STATED PROBLEM >>
Write out each entry, exactly the way it appears.

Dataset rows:
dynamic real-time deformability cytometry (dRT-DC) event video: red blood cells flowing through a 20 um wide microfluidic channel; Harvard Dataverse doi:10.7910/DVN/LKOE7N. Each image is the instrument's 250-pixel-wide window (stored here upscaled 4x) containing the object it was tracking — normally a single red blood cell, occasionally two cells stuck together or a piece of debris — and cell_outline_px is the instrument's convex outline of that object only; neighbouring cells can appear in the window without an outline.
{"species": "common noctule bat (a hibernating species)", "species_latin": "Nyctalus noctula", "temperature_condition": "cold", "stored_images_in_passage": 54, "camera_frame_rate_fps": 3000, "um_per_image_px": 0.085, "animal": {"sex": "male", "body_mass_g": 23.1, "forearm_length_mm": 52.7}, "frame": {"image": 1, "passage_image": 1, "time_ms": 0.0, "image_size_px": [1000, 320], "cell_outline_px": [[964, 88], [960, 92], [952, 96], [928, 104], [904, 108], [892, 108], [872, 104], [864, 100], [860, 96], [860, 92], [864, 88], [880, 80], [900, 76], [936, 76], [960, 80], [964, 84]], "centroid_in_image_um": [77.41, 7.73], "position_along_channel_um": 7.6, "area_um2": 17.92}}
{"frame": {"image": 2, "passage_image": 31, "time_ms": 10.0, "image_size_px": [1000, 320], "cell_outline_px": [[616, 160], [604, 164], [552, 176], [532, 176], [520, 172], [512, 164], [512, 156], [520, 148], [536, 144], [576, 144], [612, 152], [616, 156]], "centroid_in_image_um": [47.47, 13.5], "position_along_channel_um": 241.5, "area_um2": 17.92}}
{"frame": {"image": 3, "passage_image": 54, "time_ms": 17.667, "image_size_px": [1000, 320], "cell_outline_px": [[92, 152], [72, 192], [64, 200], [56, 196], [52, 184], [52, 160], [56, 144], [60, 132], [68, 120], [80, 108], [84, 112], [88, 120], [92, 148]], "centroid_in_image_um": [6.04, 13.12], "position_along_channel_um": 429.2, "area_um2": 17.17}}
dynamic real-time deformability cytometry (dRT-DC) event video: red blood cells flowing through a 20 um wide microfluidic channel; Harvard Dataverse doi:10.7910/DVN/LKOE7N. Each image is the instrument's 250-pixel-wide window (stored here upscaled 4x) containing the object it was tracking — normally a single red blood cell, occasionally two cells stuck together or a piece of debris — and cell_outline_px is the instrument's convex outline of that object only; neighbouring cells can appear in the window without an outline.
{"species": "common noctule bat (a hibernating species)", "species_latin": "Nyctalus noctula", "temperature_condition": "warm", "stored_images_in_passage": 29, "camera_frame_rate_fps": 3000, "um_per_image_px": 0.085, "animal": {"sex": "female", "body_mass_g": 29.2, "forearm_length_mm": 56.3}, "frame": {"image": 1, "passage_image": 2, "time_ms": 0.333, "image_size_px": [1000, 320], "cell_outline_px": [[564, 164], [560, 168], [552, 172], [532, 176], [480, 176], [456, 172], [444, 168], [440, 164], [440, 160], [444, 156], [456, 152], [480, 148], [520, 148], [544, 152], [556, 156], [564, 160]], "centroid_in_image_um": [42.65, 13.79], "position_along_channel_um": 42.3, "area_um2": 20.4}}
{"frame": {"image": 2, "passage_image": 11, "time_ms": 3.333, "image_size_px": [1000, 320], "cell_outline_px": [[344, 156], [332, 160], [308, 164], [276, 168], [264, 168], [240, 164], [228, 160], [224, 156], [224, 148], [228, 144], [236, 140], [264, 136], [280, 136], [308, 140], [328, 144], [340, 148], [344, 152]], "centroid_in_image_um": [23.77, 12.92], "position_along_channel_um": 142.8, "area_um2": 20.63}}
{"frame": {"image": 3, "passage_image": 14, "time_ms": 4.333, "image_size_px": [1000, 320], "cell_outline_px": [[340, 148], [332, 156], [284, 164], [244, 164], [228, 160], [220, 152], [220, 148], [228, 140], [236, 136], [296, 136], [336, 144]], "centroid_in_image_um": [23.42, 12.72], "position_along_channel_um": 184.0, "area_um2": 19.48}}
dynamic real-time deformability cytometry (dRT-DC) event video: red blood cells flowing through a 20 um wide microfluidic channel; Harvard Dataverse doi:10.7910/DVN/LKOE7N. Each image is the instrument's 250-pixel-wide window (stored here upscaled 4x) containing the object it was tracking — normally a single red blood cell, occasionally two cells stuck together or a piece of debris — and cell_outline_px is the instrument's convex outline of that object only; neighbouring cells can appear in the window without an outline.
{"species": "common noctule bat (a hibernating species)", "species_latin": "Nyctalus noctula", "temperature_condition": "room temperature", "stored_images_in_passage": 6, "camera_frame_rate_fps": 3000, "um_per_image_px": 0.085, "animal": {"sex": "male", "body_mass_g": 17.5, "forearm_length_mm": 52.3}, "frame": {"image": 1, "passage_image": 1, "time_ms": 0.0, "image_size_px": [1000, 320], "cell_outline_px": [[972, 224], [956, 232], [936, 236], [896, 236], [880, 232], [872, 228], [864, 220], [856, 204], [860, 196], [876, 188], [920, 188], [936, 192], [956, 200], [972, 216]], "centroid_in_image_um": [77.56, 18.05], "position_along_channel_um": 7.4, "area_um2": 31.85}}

ANSWER TO THE PROBLEM >>
dynamic real-time deformability cytometry (dRT-DC) event video: red blood cells flowing through a 20 um wide microfluidic channel; Harvard Dataverse doi:10.7910/DVN/LKOE7N. Each image is the instrument's 250-pixel-wide window (stored here upscaled 4x) containing the object it was tracking — normally a single red blood cell, occasionally two cells stuck together or a piece of debris — and cell_outline_px is the instrument's convex outline of that object only; neighbouring cells can appear in the window without an outline.
{"species": "common noctule bat (a hibernating species)", "species_latin": "Nyctalus noctula", "temperature_condition": "cold", "stored_images_in_passage": 54, "camera_frame_rate_fps": 3000, "um_per_image_px": 0.085, "animal": {"sex": "male", "body_mass_g": 23.1, "forearm_length_mm": 52.7}, "frame": {"image": 1, "passage_image": 1, "time_ms": 0.0, "image_size_px": [1000, 320], "cell_outline_px": [[964, 88], [960, 92], [952, 96], [928, 104], [904, 108], [892, 108], [872, 104], [864, 100], [860, 96], [860, 92], [864, 88], [880, 80], [900, 76], [936, 76], [960, 80], [964, 84]], "centroid_in_image_um": [77.41, 7.73], "position_along_channel_um": 7.6, "area_um2": 17.92}}
{"frame": {"image": 2, "passage_image": 31, "time_ms": 10.0, "image_size_px": [1000, 320], "cell_outline_px": [[616, 160], [604, 164], [552, 176], [532, 176], [520, 172], [512, 164], [512, 156], [520, 148], [536, 144], [576, 144], [612, 152], [616, 156]], "centroid_in_image_um": [47.47, 13.5], "position_along_channel_um": 241.5, "area_um2": 17.92}}
{"frame": {"image": 3, "passage_image": 54, "time_ms": 17.667, "image_size_px": [1000, 320], "cell_outline_px": [[92, 152], [72, 192], [64, 200], [56, 196], [52, 184], [52, 160], [56, 144], [60, 132], [68, 120], [80, 108], [84, 112], [88, 120], [92, 148]], "centroid_in_image_um": [6.04, 13.12], "position_along_channel_um": 429.2, "area_um2": 17.17}}
dynamic real-time deformability cytometry (dRT-DC) event video: red blood cells flowing through a 20 um wide microfluidic channel; Harvard Dataverse doi:10.7910/DVN/LKOE7N. Each image is the instrument's 250-pixel-wide window (stored here upscaled 4x) containing the object it was tracking — normally a single red blood cell, occasionally two cells stuck together or a piece of debris — and cell_outline_px is the instrument's convex outline of that object only; neighbouring cells can appear in the window without an outline.
{"species": "common noctule bat (a hibernating species)", "species_latin": "Nyctalus noctula", "temperature_condition": "warm", "stored_images_in_passage": 29, "camera_frame_rate_fps": 3000, "um_per_image_px": 0.085, "animal": {"sex": "female", "body_mass_g": 29.2, "forearm_length_mm": 56.3}, "frame": {"image": 1, "passage_image": 2, "time_ms": 0.333, "image_size_px": [1000, 320], "cell_outline_px": [[564, 164], [560, 168], [552, 172], [532, 176], [480, 176], [456, 172], [444, 168], [440, 164], [440, 160], [444, 156], [456, 152], [480, 148], [520, 148], [544, 152], [556, 156], [564, 160]], "centroid_in_image_um": [42.65, 13.79], "position_along_channel_um": 42.3, "area_um2": 20.4}}
{"frame": {"image": 2, "passage_image": 11, "time_ms": 3.333, "image_size_px": [1000, 320], "cell_outline_px": [[344, 156], [332, 160], [308, 164], [276, 168], [264, 168], [240, 164], [228, 160], [224, 156], [224, 148], [228, 144], [236, 140], [264, 136], [280, 136], [308, 140], [328, 144], [340, 148], [344, 152]], "centroid_in_image_um": [23.77, 12.92], "position_along_channel_um": 142.8, "area_um2": 20.63}}
{"frame": {"image": 3, "passage_image": 14, "time_ms": 4.333, "image_size_px": [1000, 320], "cell_outline_px": [[340, 148], [332, 156], [284, 164], [244, 164], [228, 160], [220, 152], [220, 148], [228, 140], [236, 136], [296, 136], [336, 144]], "centroid_in_image_um": [23.42, 12.72], "position_along_channel_um": 184.0, "area_um2": 19.48}}
dynamic real-time deformability cytometry (dRT-DC) event video: red blood cells flowing through a 20 um wide microfluidic channel; Harvard Dataverse doi:10.7910/DVN/LKOE7N. Each image is the instrument's 250-pixel-wide window (stored here upscaled 4x) containing the object it was tracking — normally a single red blood cell, occasionally two cells stuck together or a piece of debris — and cell_outline_px is the instrument's convex outline of that object only; neighbouring cells can appear in the window without an outline.
{"species": "common noctule bat (a hibernating species)", "species_latin": "Nyctalus noctula", "temperature_condition": "room temperature", "stored_images_in_passage": 6, "camera_frame_rate_fps": 3000, "um_per_image_px": 0.085, "animal": {"sex": "male", "body_mass_g": 17.5, "forearm_length_mm": 52.3}, "frame": {"image": 1, "passage_image": 1, "time_ms": 0.0, "image_size_px": [1000, 320], "cell_outline_px": [[972, 224], [956, 232], [936, 236], [896, 236], [880, 232], [872, 228], [864, 220], [856, 204], [860, 196], [876, 188], [920, 188], [936, 192], [956, 200], [972, 216]], "centroid_in_image_um": [77.56, 18.05], "position_along_channel_um": 7.4, "area_um2": 31.85}}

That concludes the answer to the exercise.